§ **ARTICLE**:
○ ○ ○ ○ ○

- Paraît chaque dimanche à 8 heures tapantes, méridien de Paris -

dimanche 28 juin 2015

Un Anglais roulant en Jeep Wrangler (et non en Land-Rover) ? Wrong. Simplement wrong.





“Love all, trust a few, do wrong to none.” 

William Shakespeare, All's Well That Ends Well


"Aime tous les hommes; fie-toi à quelques-uns; ne fais tort à aucun"

(La comtesse de Rousillon à ce vieux courtisan de Lafeu, acte premier, scène I)

Susan Jonsson (the Countess) & Frank Woodman (Lafeu

















“Love all, trust a few, do wrong to none.”

C'est si simple...


Bonjour à toutes et tous !


La semaine dernière, nous avions commencé notre étude de la “super-racine*wer-3, tourner, plier ; racine plus qu'intéressante car à l’origine d’une série d’autres racines.

Nous avions ainsi découvert sa racine dérivée *wert-, tourner, enrouler.


Aujourd’hui, non pas une, Madame, Monsieur, mais bien deux racines dérivées de *wer-!
(‘Faut dire aussi qu’aucune de ces deux racines n’a été aussi productive que notre invraisemblable *wert-)


Aujourd’hui, donc, la racine

*wreit-, tourner, 

et puis aussi la racine

*wergh-, euh... tourner.


Un tout petit mot, peut-être, sur les significations retrouvées des racines :
cette première racine signifie “tourner”, la deuxième aussi
Ce n’est pas très précis, tout ça, non ? Était-ce des synonymes ??

Eh oui, nous voyons ici la limite de la reconstruction des racines proto-indo-européennes : nous arrivons encore à donner un sens à une racine, mais nous n’irons pas beaucoup plus loin.

Pensez par exemple à tous ces verbes qui, en français, évoquent la notion de marcher : marcher bien sûr, mais aussi gambader, se promener, flâner, errer, cheminer, déambuler, clopiner, se traîner, vadrouiller, vagabonder

Eh bien on peut supposer qu'il existait autant de façons de dire "marcher" en proto-indo-européen.
Mais il y a peu de chances que nous puissions distinguer le sens précis de plusieurs racines reconstruites qui évoqueraient toutes, comme tous ces verbes français, la même notion de déplacement à pied.
Nous dirons alors simplement qu’elles signifient toutes “marcher”.

Avec ces millénaires qui nous séparent de ces racines, nous ne pouvons plus qu’en percevoir un sens finalement très général, voire générique…!


Si vous lisez l'anglais, et que vous voulez en savoir plus sur les méthodes, le processus de reconstruction des racines proto-indo-européennes, je ne peux que vous conseiller la lecture de deux magnifiques ouvrages :
  • "The Oxford Introduction to Proto-Indo-European and the Proto-Indo-European World", de J.P. Mallory et D.Q. Adams



et puis
  • "The Horse, the Wheel and Language”, de David W. Anthony, qui est en plus très accessible, et écrit par un passionné...

○ ○ ○ ○ ○

§ **EXTRAITS DES DONNÉES**:

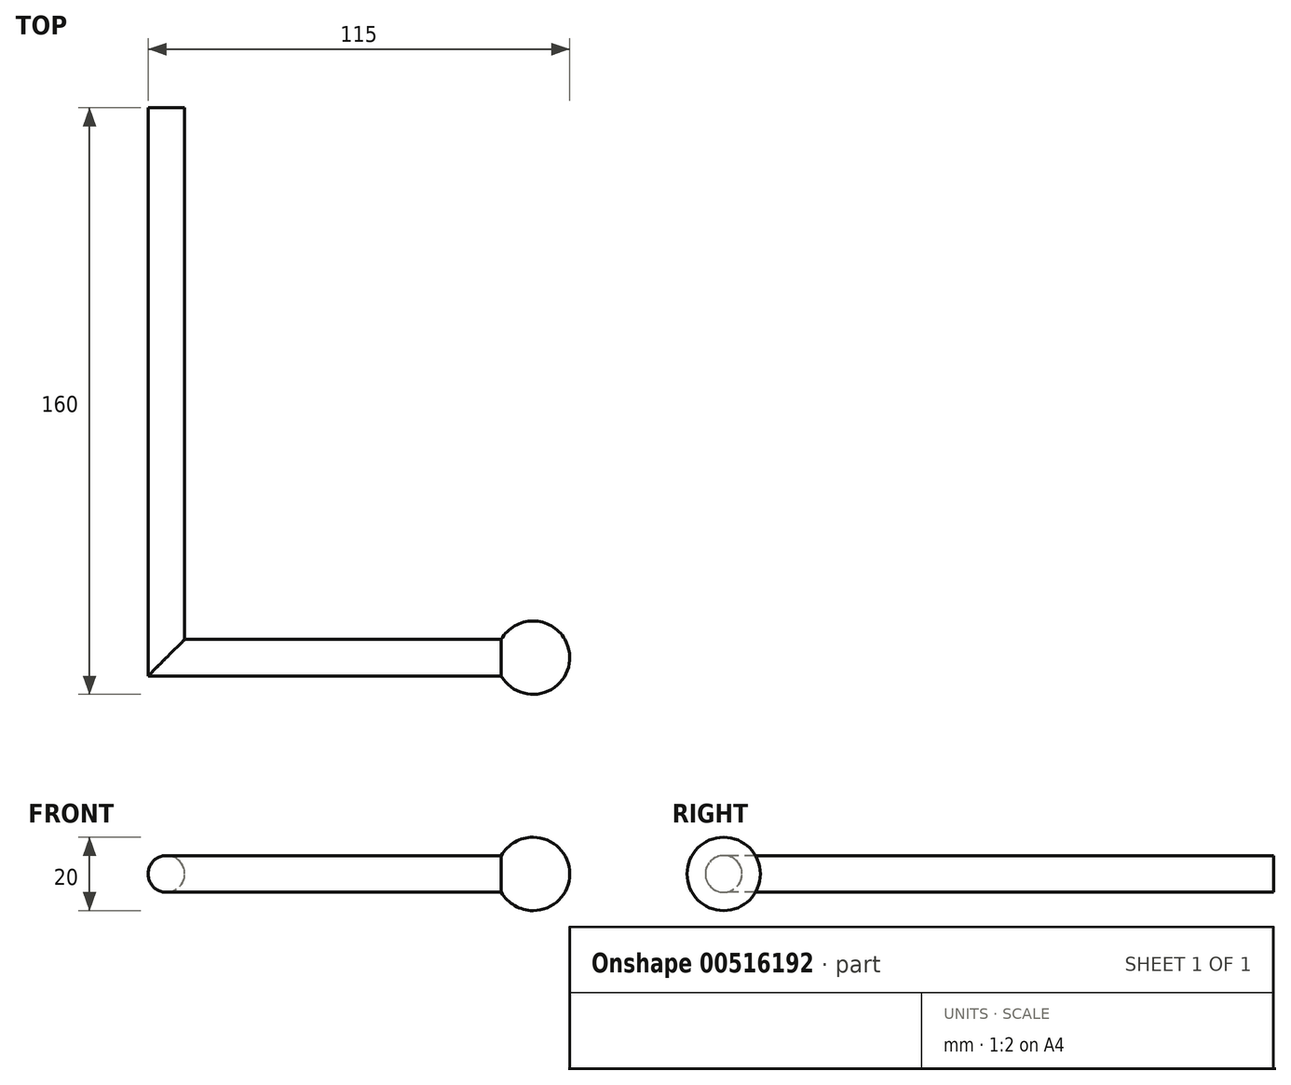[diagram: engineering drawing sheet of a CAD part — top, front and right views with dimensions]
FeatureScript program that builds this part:
annotation { "Feature Type Name" : "Feature", "Feature Type Description" : "" }
export const myFeature = defineFeature(function(context is Context, id is Id, definition is map)
    precondition{}
    {
        {
            var Q0;
            Q0=qCreatedBy(makeId("Top.planeOp"),FACE);
            var sketch = newSketch(context, id + "F0", { "sketchPlane" : qUnion([Q0])});
            skLineSegment(sketch, "E0", {"start": v(0, 0) * mm, "end": v(0, -150) * mm});
            skLineSegment(sketch, "E1", {"start": v(0, -150) * mm, "end": v(100, -150) * mm});
            skSolve(sketch);
        }
        {
            var Q0;
            Q0=qCreatedBy(makeId("Front.planeOp"),FACE);
            var sketch = newSketch(context, id + "F1", { "sketchPlane" : qUnion([Q0])});
            skCircle(sketch, "E2", {"center": v(0, 0) * mm, "radius": 5 * mm});
            skSolve(sketch);
        }
        {
            var Q0;
            Q0 = qSketchRegion(id + "F1", true);
            var Q1;
            Q1 = qConstructionFilter(qBodyType(qCreatedBy(id + "F0" ,EDGE), BodyType.WIRE), ConstructionObject.NO);
            sweep(context, id + "F2", {"profiles" : qUnion([Q0]), "path" : qUnion([Q1])});
        }
        {
            var Q0;
            Q0=makeQuery(id+"F2.opSweep","CAP_FACE",FACE,{"disambiguationData":[OSD([sQuery(id+"F0.wireOp",VERTEX,"E1.end"),sQuery(id+"F1.wireOp",EDGE,"E2")])],"isStart":false});
            var sketch = newSketch(context, id + "F3", { "sketchPlane" : qUnion([Q0])});
            skLineSegment(sketch, "E3", {"start": v(-150, 0) * mm, "end": v(-150, 10) * mm});
            skLineSegment(sketch, "E4", {"start": v(-150, 0) * mm, "end": v(-150, -10) * mm});
            skArc(sketch, "E5", {"start": v(-150, -10) * mm, "mid": v(-140, 0) * mm, "end": v(-150, 10) * mm});
            skSolve(sketch);
        }
        {
            var Q0;
            {var subQ0=sQuery(id+"F3.wireOp",EDGE,"E5");Q0=makeQuery(id+"F3.imprint","IMPRINT",FACE,{"disambiguationData":[TD([[makeQuery(id+"F3.imprint","IMPRINT",EDGE,{"derivedFrom":subQ0}),1.0]])]});}
            var Q1;
            {var subQ0=sQuery(id+"F3.wireOp",EDGE,"E4");var subQ1=sQuery(id+"F3.wireOp",EDGE,"E3");var subQ2=makeQuery(id+"F3.imprint","INTERSECT",VERTEX,{"derivedFrom":[subQ1,subQ0]});Q1=makeQuery(id+"F3.imprint","IMPRINT",FACE,{"disambiguationData":[TD([[makeQuery(id+"F3.imprint","IMPRINT",EDGE,{"disambiguationData":[TD([[subQ2,-1.0]])],"derivedFrom":subQ1}),-1.0]])]});}
            var Q2;
            Q2=sQuery(id+"F3.wireOp",EDGE,"E3");
            revolve(context, id + "F4", {"operationType" : NewBodyOperationType.ADD, "entities" : qUnion([Q0, Q1]), "axis" : qUnion([Q2]), "revolveType" : RevolveType.FULL});
        }
    });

○ ○ ○ ○ ○

§ **TÂCHES**:
• A. Dans l'article sur les racines proto-indo-européennes, quelle racine dérivée de *wer- avait été étudiée la semaine précédente ?
• B. Indiquez si chacune des affirmations suivantes concorde avec l'article sur les racines proto-indo-européennes, en citant les mots décisifs :
(i) La racine *wreit- a été plus productive que *wert-.
(ii) La racine *wergh- signifie « tourner ».
(iii) L'ouvrage de David W. Anthony est présenté comme accessible.
• C. Prolongez l'article sur les racines proto-indo-européennes à partir de sa dernière phrase.

§ **RÉSULTATS DES TÂCHES**:
• A. La racine *wert-, « tourner, enrouler ».

• B.
(i) Non : « aucune de ces deux racines n’a été aussi productive que notre invraisemblable *wert- ».
(ii) Oui : « *wergh-, euh... tourner. »
(iii) Oui : « qui est en plus très accessible ».

• C.
Et le voici, ce passionné de David W. Anthony.

Peu de cheveux et une barbe, ce type m'inspire
décidément confiance.


Tiens, avez-vous lu "Mais où sont passés les Indo-Européens ? : Le mythe d'origine de l'Occident”, de Jean-Paul Demoule ?

Cet ouvrage a fait un tabac en francophonie, mais pourtant, il m'a laissé sur ma faim...

L’auteur lui-même ne s’en cache pas ; son propos n’est pas la linguistique, qui finalement ne représente qu’une toute petite, une minuscule partie de son ouvrage.

Non, si je l'ai bien compris, ce que présente brillamment cet ouvrage, c'est la démonstration que mélanger idéologie et science, ce n'est vraiment pas une bonne chose...
Du moins pour la science.

Mais j'ai personnellement le sentiment, hélas, que l'auteur est tombé dans le panneau qu'il voulait précisément mettre en évidence... Car c'est empreint lui-même d'une idéologie très discutable - même si sur les principes défendus, je peux m'y retrouver - qu'il croit démontrer l'absurdité de l'idée indo-européenne.

Après voir refermé ce livre, vous pourriez en arriver à remettre en question la linguistique comparative en tant que telle, et toutes les découvertes qu’on a pu faire depuis des décennies sur les origines de nos langues, et sur notre connaissance de cette langue, bien théorique - nous sommes tous d'accord -, qu’est le proto-indo-européen.

Pourtant, même si les preuves de l’exactitude des formes racines retrouvées sont impossibles à trouver (à moins d'un retour dans le temps, comment le pourrait-on?), la méthode linguistique est solide, et a fait ses preuves. (qui valent ce qu'elles valent, j'en conviens)

Les divers ouvrages que j'ai lus sur le proto-indo-européen (voir les sources, dans le menu du blog) n'ont fait que me confirmer qu'il y a quelque chose, qu'il y a bien une langue-mère derrière les langues indo-européennes, mais qu'il serait illusoire d'imaginer que nous ayons reconstruit cette langue, plutôt que quelques-uns de ses fondements parcellaires, dont notamment ses racines.

La filiation de nos langues modernes avec cette langue préhistorique ne se résume pas à un arbre linguistique, aussi joli soit-il ; d'autres processus, plus complexes, entrent en ligne de compte, les linguistes contemporains en sont plus que conscients - et je ne doute pas que les méthodes de la linguistique comparative bonifieront avec le temps.

l'un des plus beaux arbres des langues IE
qu'il m'ait été donné de voir !


Mais encore une fois, quand on fait le compte de toutes les questions, de toutes les théories, c'est encore l'hypothèse d'une langue première qui semble correspondre le plus fidèlement possible à la réalité des faits linguistiques, et répond au mieux à la plupart des grandes questions que l'on se pose...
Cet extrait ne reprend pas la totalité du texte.